=== Task directions ===
Using the entries below, output exactly the lines from the one containing "Resolution 8 nm" through the final line, both included, and no others.

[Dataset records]
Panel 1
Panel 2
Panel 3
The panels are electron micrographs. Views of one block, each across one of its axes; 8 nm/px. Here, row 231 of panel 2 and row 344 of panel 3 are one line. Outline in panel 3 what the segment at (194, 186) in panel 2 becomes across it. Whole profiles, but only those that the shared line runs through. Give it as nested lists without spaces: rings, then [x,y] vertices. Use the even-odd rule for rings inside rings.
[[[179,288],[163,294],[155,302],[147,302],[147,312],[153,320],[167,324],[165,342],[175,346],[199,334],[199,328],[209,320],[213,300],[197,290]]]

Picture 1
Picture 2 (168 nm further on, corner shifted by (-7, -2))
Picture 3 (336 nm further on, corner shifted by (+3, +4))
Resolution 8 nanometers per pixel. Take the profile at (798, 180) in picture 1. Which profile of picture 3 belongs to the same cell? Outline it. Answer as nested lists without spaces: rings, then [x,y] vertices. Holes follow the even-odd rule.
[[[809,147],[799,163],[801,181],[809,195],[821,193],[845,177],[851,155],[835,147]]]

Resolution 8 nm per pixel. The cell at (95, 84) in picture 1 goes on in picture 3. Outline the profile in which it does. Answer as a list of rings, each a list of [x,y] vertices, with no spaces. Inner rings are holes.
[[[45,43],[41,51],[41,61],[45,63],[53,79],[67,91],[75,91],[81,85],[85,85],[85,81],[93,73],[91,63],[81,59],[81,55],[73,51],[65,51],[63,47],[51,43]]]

=== Completed task ===
Resolution 8 nm per pixel. The cell at (95, 84) in picture 1 goes on in picture 3. Outline the profile in which it does. Answer as a list of rings, each a list of [x,y] vertices, with no spaces. Inner rings are holes.
[[[45,43],[41,51],[41,61],[45,63],[53,79],[67,91],[75,91],[81,85],[85,85],[85,81],[93,73],[91,63],[81,59],[81,55],[73,51],[65,51],[63,47],[51,43]]]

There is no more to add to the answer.